In January, opposition politician Thanathorn Juangroongruangkit was charged with defamation of the monarchy by the Ministry of Digital Economy and Society and then by a representative of the Prime Minister. In a live Facebook broadcast, he questioned the government for moving slowly to get enough doses of the vaccine. He also criticized the government for relying on a single vaccine supplier, AstraZeneca, which subsequently selected Siam BioScience, owned by King Maha Vajiralongkorn, as the main producer in Southeast Asia last year.

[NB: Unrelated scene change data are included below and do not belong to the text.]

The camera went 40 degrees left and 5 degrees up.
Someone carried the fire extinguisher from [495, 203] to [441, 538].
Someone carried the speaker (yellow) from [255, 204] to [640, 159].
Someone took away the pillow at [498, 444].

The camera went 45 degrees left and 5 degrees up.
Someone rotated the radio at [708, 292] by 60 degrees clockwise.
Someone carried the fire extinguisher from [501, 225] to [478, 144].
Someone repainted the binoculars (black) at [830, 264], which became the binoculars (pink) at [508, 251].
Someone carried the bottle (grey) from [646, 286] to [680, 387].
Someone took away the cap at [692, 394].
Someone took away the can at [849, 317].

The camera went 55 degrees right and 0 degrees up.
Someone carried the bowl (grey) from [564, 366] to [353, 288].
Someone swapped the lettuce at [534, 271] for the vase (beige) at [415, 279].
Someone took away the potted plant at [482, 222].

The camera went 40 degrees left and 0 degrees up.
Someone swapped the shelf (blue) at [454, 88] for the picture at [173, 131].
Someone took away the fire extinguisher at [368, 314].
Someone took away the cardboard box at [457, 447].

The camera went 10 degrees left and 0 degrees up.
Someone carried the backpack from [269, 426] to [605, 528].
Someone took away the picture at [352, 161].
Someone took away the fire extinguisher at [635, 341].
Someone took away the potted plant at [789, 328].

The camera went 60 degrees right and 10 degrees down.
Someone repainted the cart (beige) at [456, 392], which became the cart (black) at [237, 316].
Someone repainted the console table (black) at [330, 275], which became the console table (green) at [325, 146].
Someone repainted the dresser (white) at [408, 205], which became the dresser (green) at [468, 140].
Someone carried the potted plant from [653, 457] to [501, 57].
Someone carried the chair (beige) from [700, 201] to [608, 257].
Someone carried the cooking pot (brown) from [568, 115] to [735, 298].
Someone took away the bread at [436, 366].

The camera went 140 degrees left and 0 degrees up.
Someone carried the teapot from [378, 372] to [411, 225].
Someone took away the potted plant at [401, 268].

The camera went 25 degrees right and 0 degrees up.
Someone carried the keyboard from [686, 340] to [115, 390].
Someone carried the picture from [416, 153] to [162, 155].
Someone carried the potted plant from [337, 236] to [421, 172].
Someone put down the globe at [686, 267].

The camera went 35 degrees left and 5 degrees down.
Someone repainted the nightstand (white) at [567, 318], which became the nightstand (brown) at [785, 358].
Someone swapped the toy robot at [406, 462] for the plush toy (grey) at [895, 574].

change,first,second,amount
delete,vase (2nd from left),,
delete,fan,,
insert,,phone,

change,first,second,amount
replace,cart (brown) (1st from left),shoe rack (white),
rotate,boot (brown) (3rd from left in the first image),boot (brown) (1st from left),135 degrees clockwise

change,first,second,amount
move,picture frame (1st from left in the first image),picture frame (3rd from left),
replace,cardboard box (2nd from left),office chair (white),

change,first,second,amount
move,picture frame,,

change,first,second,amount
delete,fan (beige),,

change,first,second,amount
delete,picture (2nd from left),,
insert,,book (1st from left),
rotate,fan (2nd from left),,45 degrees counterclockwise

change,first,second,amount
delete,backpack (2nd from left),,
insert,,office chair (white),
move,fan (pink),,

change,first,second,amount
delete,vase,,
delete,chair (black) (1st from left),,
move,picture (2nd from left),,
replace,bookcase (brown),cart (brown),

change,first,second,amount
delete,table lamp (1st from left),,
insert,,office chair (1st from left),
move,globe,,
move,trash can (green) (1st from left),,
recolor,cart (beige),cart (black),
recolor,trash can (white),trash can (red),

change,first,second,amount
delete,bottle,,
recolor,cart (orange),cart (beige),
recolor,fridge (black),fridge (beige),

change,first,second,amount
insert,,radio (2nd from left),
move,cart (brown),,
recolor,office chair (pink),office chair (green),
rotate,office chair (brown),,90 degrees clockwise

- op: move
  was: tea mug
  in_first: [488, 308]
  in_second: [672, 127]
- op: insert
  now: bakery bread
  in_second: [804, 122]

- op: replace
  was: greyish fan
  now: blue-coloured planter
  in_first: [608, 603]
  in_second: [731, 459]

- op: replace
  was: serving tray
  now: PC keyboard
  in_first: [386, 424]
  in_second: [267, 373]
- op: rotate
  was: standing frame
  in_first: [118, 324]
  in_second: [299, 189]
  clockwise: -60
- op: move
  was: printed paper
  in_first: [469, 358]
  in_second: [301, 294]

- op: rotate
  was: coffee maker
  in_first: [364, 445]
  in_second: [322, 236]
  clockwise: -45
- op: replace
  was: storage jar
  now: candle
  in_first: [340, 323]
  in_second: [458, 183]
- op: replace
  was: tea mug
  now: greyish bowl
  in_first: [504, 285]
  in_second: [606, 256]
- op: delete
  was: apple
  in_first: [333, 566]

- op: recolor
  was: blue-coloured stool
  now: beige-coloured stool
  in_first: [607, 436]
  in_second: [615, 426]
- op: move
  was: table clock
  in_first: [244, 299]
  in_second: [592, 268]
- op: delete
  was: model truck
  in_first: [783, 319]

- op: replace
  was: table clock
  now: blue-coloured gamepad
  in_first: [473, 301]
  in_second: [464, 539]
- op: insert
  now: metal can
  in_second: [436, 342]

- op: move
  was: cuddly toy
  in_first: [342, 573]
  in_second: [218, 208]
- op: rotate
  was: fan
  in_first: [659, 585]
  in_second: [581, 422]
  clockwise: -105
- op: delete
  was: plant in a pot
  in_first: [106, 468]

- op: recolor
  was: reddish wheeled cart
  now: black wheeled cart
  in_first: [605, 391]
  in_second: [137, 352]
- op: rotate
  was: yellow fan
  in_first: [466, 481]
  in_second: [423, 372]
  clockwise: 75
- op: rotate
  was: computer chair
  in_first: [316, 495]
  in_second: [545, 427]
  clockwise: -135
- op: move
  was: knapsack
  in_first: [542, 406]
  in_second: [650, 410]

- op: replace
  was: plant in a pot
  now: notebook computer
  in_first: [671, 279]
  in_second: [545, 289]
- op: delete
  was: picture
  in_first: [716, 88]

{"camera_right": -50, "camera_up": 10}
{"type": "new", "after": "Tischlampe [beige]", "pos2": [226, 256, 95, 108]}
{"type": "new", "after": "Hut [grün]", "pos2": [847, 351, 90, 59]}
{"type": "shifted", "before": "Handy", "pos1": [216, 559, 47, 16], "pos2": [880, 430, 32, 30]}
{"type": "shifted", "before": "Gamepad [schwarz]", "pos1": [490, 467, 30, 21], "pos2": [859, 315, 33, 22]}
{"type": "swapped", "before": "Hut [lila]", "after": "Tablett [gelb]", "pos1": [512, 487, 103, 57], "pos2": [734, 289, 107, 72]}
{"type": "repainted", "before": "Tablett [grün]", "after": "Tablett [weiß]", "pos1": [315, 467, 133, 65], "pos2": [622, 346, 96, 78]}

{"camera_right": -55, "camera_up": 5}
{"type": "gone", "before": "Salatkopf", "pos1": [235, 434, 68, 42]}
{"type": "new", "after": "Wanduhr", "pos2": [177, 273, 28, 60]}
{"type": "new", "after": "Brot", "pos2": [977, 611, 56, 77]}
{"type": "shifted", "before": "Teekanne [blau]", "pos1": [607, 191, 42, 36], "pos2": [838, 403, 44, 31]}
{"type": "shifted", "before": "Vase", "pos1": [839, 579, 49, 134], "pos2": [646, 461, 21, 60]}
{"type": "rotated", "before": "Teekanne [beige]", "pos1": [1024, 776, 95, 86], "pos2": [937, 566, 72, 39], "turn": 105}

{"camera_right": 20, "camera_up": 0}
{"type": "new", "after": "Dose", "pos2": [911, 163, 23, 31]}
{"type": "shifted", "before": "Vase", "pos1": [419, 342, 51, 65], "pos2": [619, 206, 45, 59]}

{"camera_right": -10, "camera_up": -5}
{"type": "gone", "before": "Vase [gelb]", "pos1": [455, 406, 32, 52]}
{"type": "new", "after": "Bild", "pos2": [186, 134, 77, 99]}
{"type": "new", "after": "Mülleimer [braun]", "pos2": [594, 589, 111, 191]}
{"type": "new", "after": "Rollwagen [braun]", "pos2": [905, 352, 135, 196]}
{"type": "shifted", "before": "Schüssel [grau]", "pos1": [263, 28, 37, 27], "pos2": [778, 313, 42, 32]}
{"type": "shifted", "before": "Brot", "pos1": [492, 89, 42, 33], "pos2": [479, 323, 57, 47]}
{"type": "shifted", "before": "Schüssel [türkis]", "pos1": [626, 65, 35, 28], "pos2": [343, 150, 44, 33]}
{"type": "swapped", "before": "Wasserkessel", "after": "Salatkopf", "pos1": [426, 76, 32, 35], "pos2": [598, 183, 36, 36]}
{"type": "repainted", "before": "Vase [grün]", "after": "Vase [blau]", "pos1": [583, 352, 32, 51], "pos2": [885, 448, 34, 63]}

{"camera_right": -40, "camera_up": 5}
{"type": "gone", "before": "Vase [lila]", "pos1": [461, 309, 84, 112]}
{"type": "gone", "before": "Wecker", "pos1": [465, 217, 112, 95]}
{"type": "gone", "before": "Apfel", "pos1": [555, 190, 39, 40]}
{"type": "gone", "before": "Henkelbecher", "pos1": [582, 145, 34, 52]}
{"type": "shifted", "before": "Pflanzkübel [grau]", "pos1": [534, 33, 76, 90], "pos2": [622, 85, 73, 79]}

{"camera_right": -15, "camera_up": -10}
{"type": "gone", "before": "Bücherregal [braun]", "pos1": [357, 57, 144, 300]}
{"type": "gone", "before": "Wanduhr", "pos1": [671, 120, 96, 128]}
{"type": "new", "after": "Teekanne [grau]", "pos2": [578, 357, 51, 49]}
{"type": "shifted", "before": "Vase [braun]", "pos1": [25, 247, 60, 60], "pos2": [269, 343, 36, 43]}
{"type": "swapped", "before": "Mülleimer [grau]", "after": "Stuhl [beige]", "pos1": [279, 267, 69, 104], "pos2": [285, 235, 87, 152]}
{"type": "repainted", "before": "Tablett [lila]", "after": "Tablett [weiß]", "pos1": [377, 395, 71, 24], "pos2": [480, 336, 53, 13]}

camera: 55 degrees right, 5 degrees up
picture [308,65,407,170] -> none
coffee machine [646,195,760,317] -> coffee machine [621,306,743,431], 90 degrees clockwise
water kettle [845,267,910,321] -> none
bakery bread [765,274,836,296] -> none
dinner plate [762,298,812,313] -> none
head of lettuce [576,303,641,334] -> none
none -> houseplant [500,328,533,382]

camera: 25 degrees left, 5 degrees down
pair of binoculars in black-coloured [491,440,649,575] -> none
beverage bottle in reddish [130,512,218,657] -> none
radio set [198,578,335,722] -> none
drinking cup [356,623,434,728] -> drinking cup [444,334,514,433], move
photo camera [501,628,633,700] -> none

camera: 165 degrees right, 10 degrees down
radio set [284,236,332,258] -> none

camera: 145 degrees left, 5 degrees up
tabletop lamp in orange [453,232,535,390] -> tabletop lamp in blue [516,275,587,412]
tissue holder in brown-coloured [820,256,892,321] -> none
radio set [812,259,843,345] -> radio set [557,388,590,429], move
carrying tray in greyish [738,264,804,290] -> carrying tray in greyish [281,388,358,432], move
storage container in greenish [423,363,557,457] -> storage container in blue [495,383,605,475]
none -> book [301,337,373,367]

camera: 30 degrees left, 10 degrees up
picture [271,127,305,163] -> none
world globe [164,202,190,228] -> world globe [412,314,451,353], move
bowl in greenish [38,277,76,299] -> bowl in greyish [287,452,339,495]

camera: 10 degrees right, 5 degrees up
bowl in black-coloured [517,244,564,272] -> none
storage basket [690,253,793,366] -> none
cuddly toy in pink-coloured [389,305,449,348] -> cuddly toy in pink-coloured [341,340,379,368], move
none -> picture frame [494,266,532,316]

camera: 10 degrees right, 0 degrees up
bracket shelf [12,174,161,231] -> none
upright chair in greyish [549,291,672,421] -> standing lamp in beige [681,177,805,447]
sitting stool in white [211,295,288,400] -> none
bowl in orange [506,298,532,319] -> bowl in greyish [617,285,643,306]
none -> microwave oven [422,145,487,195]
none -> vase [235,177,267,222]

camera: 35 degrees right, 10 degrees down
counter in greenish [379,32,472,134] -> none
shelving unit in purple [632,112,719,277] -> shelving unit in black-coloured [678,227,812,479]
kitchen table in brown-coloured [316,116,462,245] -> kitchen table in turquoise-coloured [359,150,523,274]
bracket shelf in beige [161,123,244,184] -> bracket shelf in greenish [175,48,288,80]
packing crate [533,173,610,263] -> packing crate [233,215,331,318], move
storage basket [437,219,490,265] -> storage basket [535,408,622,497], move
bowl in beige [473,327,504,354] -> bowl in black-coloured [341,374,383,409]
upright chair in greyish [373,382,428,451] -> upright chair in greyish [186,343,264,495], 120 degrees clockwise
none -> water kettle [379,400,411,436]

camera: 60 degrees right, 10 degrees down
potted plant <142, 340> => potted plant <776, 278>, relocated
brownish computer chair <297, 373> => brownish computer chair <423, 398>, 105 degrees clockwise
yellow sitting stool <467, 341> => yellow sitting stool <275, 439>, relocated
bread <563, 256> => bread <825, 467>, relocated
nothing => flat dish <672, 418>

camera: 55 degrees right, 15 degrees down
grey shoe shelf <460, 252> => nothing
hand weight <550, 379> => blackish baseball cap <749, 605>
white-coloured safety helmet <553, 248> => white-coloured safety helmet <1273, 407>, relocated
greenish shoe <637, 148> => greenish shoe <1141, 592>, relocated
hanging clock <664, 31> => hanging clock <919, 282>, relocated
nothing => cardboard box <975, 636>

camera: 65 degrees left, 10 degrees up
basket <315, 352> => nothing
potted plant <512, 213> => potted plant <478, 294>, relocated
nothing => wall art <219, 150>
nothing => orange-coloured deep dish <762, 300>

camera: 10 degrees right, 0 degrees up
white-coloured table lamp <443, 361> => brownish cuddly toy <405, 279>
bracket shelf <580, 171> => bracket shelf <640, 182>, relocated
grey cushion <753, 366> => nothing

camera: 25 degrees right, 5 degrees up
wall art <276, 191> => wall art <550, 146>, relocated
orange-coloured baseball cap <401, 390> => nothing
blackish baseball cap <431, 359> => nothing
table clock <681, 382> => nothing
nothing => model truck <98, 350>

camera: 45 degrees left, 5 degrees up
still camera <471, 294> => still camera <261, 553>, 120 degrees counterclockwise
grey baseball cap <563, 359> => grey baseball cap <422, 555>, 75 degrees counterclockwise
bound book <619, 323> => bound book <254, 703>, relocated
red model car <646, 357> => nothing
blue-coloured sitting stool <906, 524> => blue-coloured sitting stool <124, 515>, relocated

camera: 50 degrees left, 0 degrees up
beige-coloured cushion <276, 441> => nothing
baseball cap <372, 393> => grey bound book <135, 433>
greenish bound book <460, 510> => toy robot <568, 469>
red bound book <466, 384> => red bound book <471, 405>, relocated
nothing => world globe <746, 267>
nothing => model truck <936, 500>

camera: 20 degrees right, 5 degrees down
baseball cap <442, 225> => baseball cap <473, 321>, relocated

A Thai court dropped the lawsuit against Thanathorn in January, saying his comments about royal society were based on facts. However, another court case against Thanathorn is still pending. Police Lt. Col. Athich Donnanchai, of the Nang Loeng Metropolitan Police Station, said CNN authorities were interviewing witnesses and aimed to report the case to the public prosecutor by mid-June. Donnanchai confirmed to CNN that Thanathorn has been charged with lese majeste and under the Computer Crimes Act based on the same Facebook Live video.

CNN has reached out to Siam BioScience for comment. Speaking to the Standard‘s local media, Nualphan Lamsam, Honorary Director of Corporate Communications at Siam BioScience, defended the company and said there was no delay in the delivery of the vaccine.

Thailand’s Department of Disease Control said as of June 7, there were 2.04 million doses of AstraZeneca and 1.5 million doses of Sinovac available in the country.

The department said it expected to receive an additional 3.43 million doses by the end of June.

Although it began its mass deployment on Monday, Thailand began immunizing medical personnel and frontline workers on February 28. As of June 4, more than 4 million doses had been administered, including 1 million doses in Bangkok, he said.

Thailand managed to keep the total number of Covid-19 cases low until the most recent outbreak emerged in a Bangkok entertainment district in early April, ahead of the infections spread in prisons, factories, migrant workers’ dormitories and slums.

As of June 12, Thailand had reported a total of 193,105 Covid-19 cases and 1,431 deaths, according to the country’s health ministry.